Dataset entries
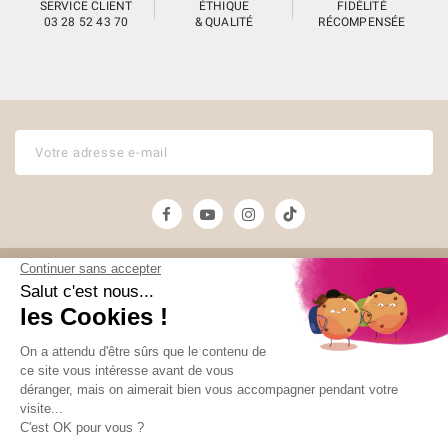
SERVICE CLIENT
ÉTHIQUE
FIDÉLITÉ
03 28 52 43 70
& QUALITÉ
RÉCOMPENSÉE
Unami
Commander
UNAMI Maison de
Livraison
Thé
Mentions légales
Ateliers Unami
Conditions de
Contactez-nous
vente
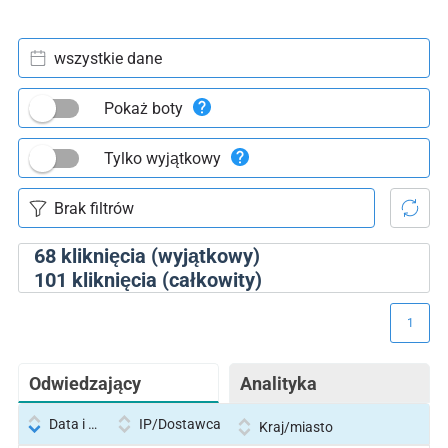
wszystkie dane
Pokaż boty
Tylko wyjątkowy
68
kliknięcia (wyjątkowy)
101
kliknięcia (całkowity)
1
Odwiedzający
Analityka
Data i godzina
IP/Dostawca
Kraj/miasto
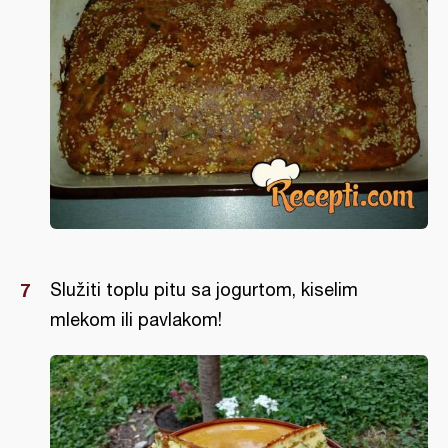
Služiti toplu pitu sa jogurtom, kiselim
mlekom ili pavlakom!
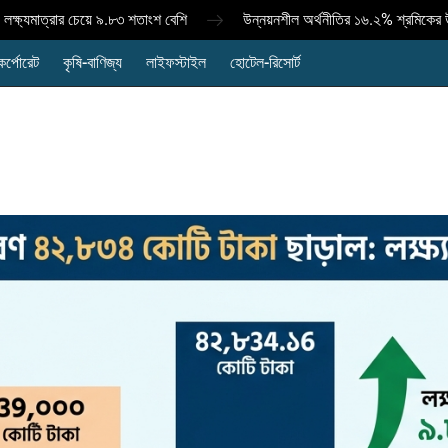
.৮৩ শতাংশ বেশি
উন্নয়নশীল অর্থনীতির ১৬.২% শ্রমিকের উৎপাদনশীলতা বাড়াতে 
কর্পোরেট
কৃষি-বাণিজ্য
লাইফস্টাইল
হোটেল-রিসোর্ট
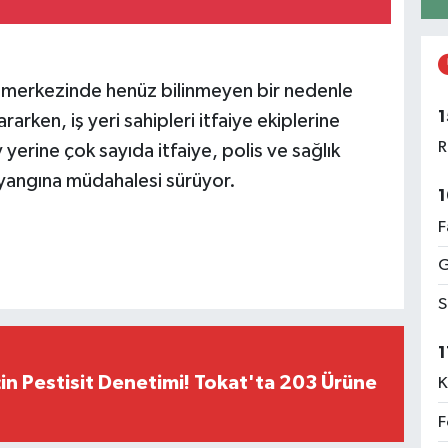
ma merkezinde henüz bilinmeyen bir nedenle
1
ararken, iş yeri sahipleri itfaiye ekiplerine
R
 yerine çok sayıda itfaiye, polis ve sağlık
in yangına müdahalesi sürüyor.
1
F
G
S
1
çin Pestisit Denetimi! Tokat'ta 203 Ürüne
K
F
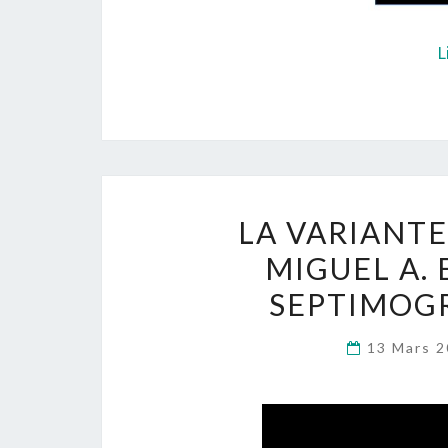
L
LA VARIANTE
MIGUEL A.
SEPTIMOGR
13 Mars 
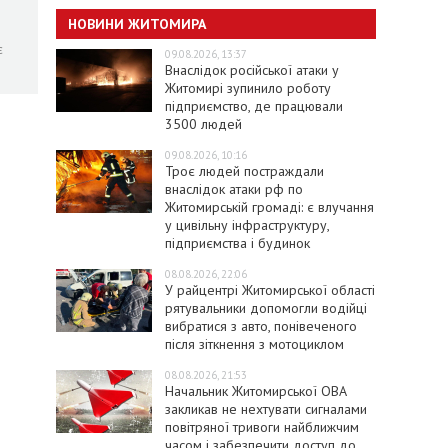
НОВИНИ ЖИТОМИРА
є
09.08.2026, 13:37
Внаслідок російської атаки у
Житомирі зупинило роботу
підприємство, де працювали
3500 людей
09.08.2026, 10:16
Троє людей постраждали
внаслідок атаки рф по
Житомирській громаді: є влучання
у цивільну інфраструктуру,
підприємства і будинок
08.08.2026, 22:06
У райцентрі Житомирської області
рятувальники допомогли водійці
вибратися з авто, понівеченого
після зіткнення з мотоциклом
08.08.2026, 21:53
Начальник Житомирської ОВА
закликав не нехтувати сигналами
повітряної тривоги найближчим
часом і забезпечити доступ до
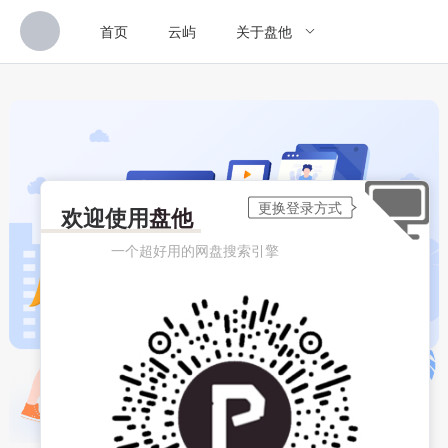
首页
云屿
关于盘他
欢迎使用
盘他
一个超好用的网盘搜索引擎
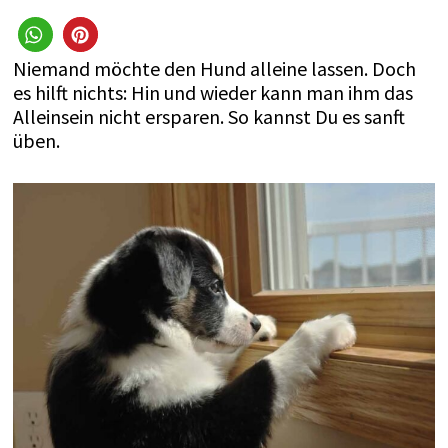
Niemand möchte den Hund alleine lassen. Doch
es hilft nichts: Hin und wieder kann man ihm das
Alleinsein nicht ersparen. So kannst Du es sanft
üben.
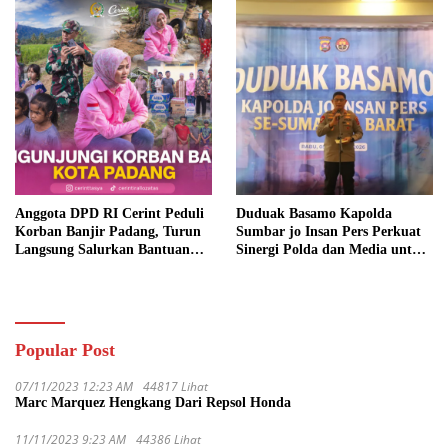
Anggota DPD RI Cerint Peduli
Duduak Basamo Kapolda
Korban Banjir Padang, Turun
Sumbar jo Insan Pers Perkuat
Langsung Salurkan Bantuan
Sinergi Polda dan Media untuk
dan Serap Aspirasi Warga
Pelayanan Masyarakat
Popular Post
07/11/2023 12:23 AM
44817 Lihat
Marc Marquez Hengkang Dari Repsol Honda
11/11/2023 9:23 AM
44386 Lihat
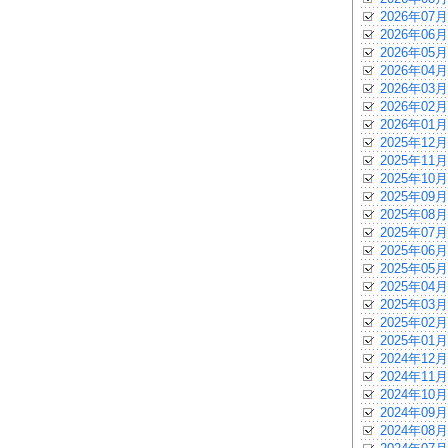
2026年07月
2026年06月
2026年05月
2026年04月
2026年03月
2026年02月
2026年01月
2025年12月
2025年11月
2025年10月
2025年09月
2025年08月
2025年07月
2025年06月
2025年05月
2025年04月
2025年03月
2025年02月
2025年01月
2024年12月
2024年11月
2024年10月
2024年09月
2024年08月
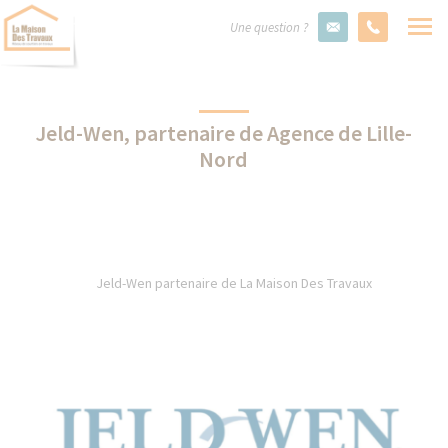
Une question ?
Jeld-Wen, partenaire de Agence de Lille-
Nord
Jeld-Wen partenaire de La Maison Des Travaux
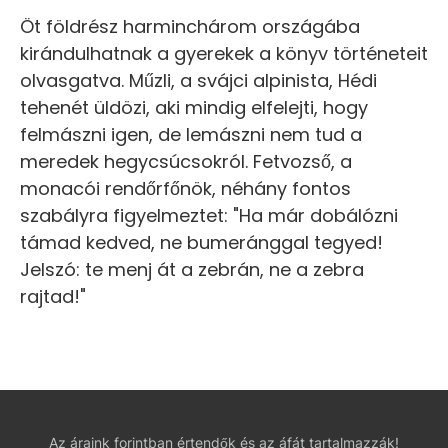
Öt földrész harminchárom országába
kirándulhatnak a gyerekek a könyv történeteit
olvasgatva. Műzli, a svájci alpinista, Hédi
tehenét üldözi, aki mindig elfelejti, hogy
felmászni igen, de lemászni nem tud a
meredek hegycsúcsokról. Fetvozső, a
monacói rendőrfőnök, néhány fontos
szabályra figyelmeztet: "Ha már dobálózni
támad kedved, ne bumeránggal tegyed!
Jelszó: te menj át a zebrán, ne a zebra
rajtad!"
Az áraink forintban értendők és az áfát tartalmazzák!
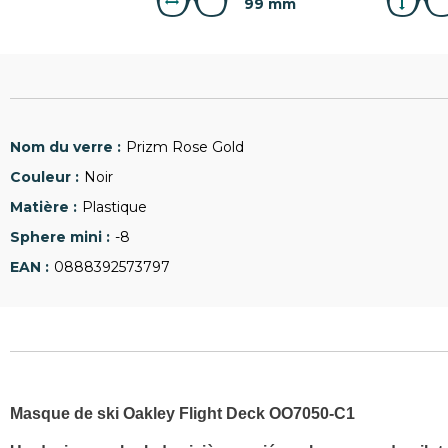
99 mm
Prizm Rose Gold
Noir
Plastique
-8
0888392573797
Masque de ski Oakley Flight Deck OO7050-C1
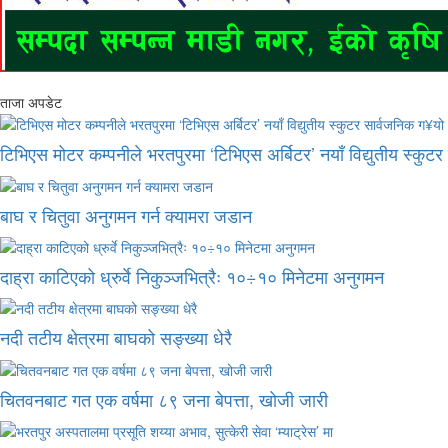
ताजा अपडेट
टिभिएस मोटर कम्पनीले भरतपुरमा ‘टिभिएस अर्बिटर’ नयाँ विद्युतीय स्कुट
बाघ र चितुवा अनुगमन गर्न क्यामरा जडान
दाह्रा काटिएको ध्रुर्वे निकुञ्जभित्रैः १०÷१० मिनेटमा अनुगमन
नदी तटीय क्षेत्रमा बाघको सङ्ख्या धेरै
चितवनबाट गत एक वर्षमा ८९ जना बेपत्ता, खोजी जारी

- _What to do_: Using the data above, which lines fall from the one with "Kraj/miasto" through the one with "yerine çok sayıda itfaiye, polis ve sağlık"? Repeat them exactly, ends included, minus any pictures.

- _Answer to the problem_:
Kraj/miasto
Služiti toplu pitu sa jogurtom, kiselim
mlekom ili pavlakom!
.৮৩ শতাংশ বেশি
উন্নয়নশীল অর্থনীতির ১৬.২% শ্রমিকের উৎপাদনশীলতা বাড়াতে 
কর্পোরেট
কৃষি-বাণিজ্য
লাইফস্টাইল
হোটেল-রিসোর্ট
ma merkezinde henüz bilinmeyen bir nedenle
1
ararken, iş yeri sahipleri itfaiye ekiplerine
R
 yerine çok sayıda itfaiye, polis ve sağlık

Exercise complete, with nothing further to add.